Contrasting results: model 1 predicts the prob of a studen defaulting is higher than non-defaulting whereas model 2 predicts the chance ofa student defaulting is much higehr.

from statsmodels.api import OLS
OLS(data.default,X).fit().summary()
OLS Regression Results
Dep. Variable: default R-squared (uncentered): 0.138
Model: OLS Adj. R-squared (uncentered): 0.135
Method: Least Squares F-statistic: 52.98
Date: Sat, 14 Dec 2019 Prob (F-statistic): 8.92e-32
Time: 14:32:04 Log-Likelihood: 289.39
No. Observations: 999 AIC: -572.8
Df Residuals: 996 BIC: -558.1
Df Model: 3
Covariance Type: nonrobust
coef std err t P>|t| [0.025 0.975]
balance 0.0001 1e-05 10.750 0.000 8.82e-05 0.000
student 0.0215 0.019 1.103 0.270 -0.017 0.060
income -1.666e-06 5.38e-07 -3.095 0.002 -2.72e-06 -6.1e-07
Omnibus: 878.203 Durbin-Watson: 1.838
Prob(Omnibus): 0.000 Jarque-Bera (JB): 16270.196
Skew: 4.239 Prob(JB): 0.00
Kurtosis: 20.861 Cond.

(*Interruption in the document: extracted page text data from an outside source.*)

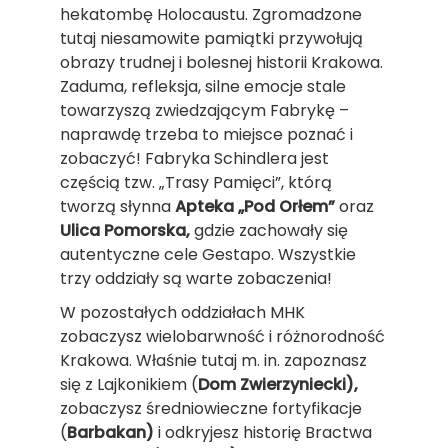
hekatombę Holocaustu. Zgromadzone
tutaj niesamowite pamiątki przywołują
obrazy trudnej i bolesnej historii Krakowa.
Zaduma, refleksja, silne emocje stale
towarzyszą zwiedzającym Fabrykę –
naprawdę trzeba to miejsce poznać i
zobaczyć! Fabryka Schindlera jest
częścią tzw. „Trasy Pamięci”, którą
tworzą słynna
Apteka „Pod Orłem”
oraz
Ulica Pomorska,
gdzie zachowały się
autentyczne cele Gestapo. Wszystkie
trzy oddziały są warte zobaczenia!
W pozostałych oddziałach MHK
zobaczysz wielobarwność i różnorodność
Krakowa. Właśnie tutaj m. in. zapoznasz
się z Lajkonikiem (
Dom Zwierzyniecki),
zobaczysz średniowieczne fortyfikacje
(
Barbakan)
i odkryjesz historię Bractwa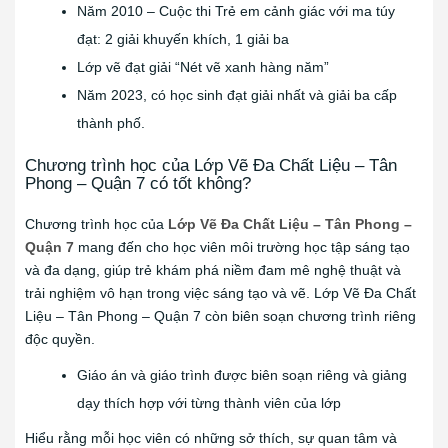
Năm 2010 – Cuộc thi Trẻ em cảnh giác với ma túy
đạt: 2 giải khuyến khích, 1 giải ba
Lớp vẽ đạt giải “Nét vẽ xanh hàng năm”
Năm 2023, có học sinh đạt giải nhất và giải ba cấp
thành phố.
Chương trình học của Lớp Vẽ Đa Chất Liệu – Tân
Phong – Quận 7 có tốt không?
Chương trình học của
Lớp Vẽ Đa Chất Liệu – Tân Phong –
Quận 7
mang đến cho học viên môi trường học tập sáng tạo
và đa dạng, giúp trẻ khám phá niềm đam mê nghệ thuật và
trải nghiệm vô hạn trong việc sáng tạo và vẽ. Lớp Vẽ Đa Chất
Liệu – Tân Phong – Quận 7 còn biên soạn chương trình riêng
độc quyền.
Giáo án và giáo trình được biên soạn riêng và giảng
dạy thích hợp với từng thành viên của lớp
Hiểu rằng mỗi học viên có những sở thích, sự quan tâm và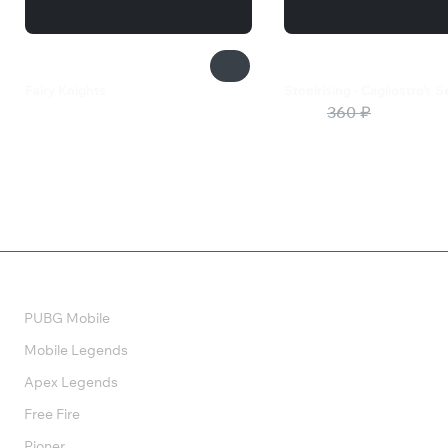
Fairy Knights
Steelrising - Cagliostro's 
399 ₽
180 ₽
360 ₽
Валюта
PUBG Mobile
Mobile Legends
Apex Legends
Free Fire
Pioner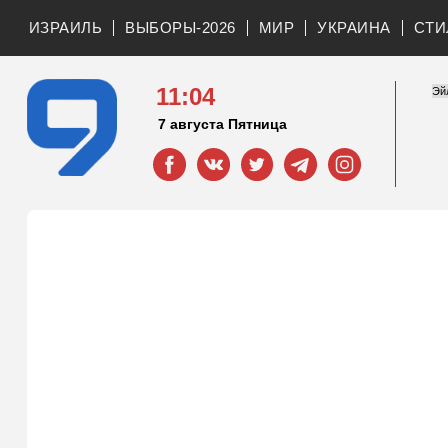
ИЗРАИЛЬ
ВЫБОРЫ-2026
МИР
УКРАИНА
СТИ
11:04
7 августа Пятница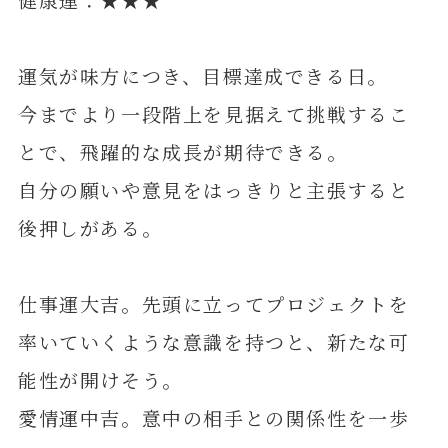
運気が味方につき、目標達成できる日。
今までより一段階上を見据えて挑戦するこ
とで、飛躍的な成長が期待できる。
自分の願いや意見をはっきりと主張すると
後押しがある。
仕事運大吉。先頭に立ってプロジェクトを
率いていくような意識を持つと、新たな可
能性が開けそう。
愛情運中吉。意中の相手との関係性を一歩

No. 1.22e+05



Warnings:
[1] Standard Errors assume that the covariance matrix of the errors is correctly specified.
[2] The condition number is large, 1.22e+05. This might indicate that there are
strong multicollinearity or other numerical problems.

NOTE Remember we had observed high correlation between student and income. Important to notice the p-values for each of the coefficients. The t-statistics of student [P>|t|] is a very high value and we need to accept the hypothesis tht student has no relation with default and this is one feature that can be removed from consideration.

from sklearn.naive_bayes import GaussianNB
gnb_model = GaussianNB()
gnb_model.fit(x_train, y_train)

GaussianNB(priors=None, var_smoothing=1e-09)
gnb_predictions = gnb_model.predict(x_test)
#print(gnb_predictions.shape)
#print(y_test.shape)
score = accuracy_score(gnb_predictions, y_test)
print("Gaussian NB accuracy : ", score)
Gaussian NB accuracy :  0.96
gnb_model.class_prior_
array([0.96620776, 0.03379224])

For the current test case, the probability of defaulter (class=0) is much higher than that of a non-defaulter.

NOTE: For the current subset of data, performance of GNB is better than that of Logistic regression because the training data set is of limited size. Try testing it on the whole dataset and then compare the performance.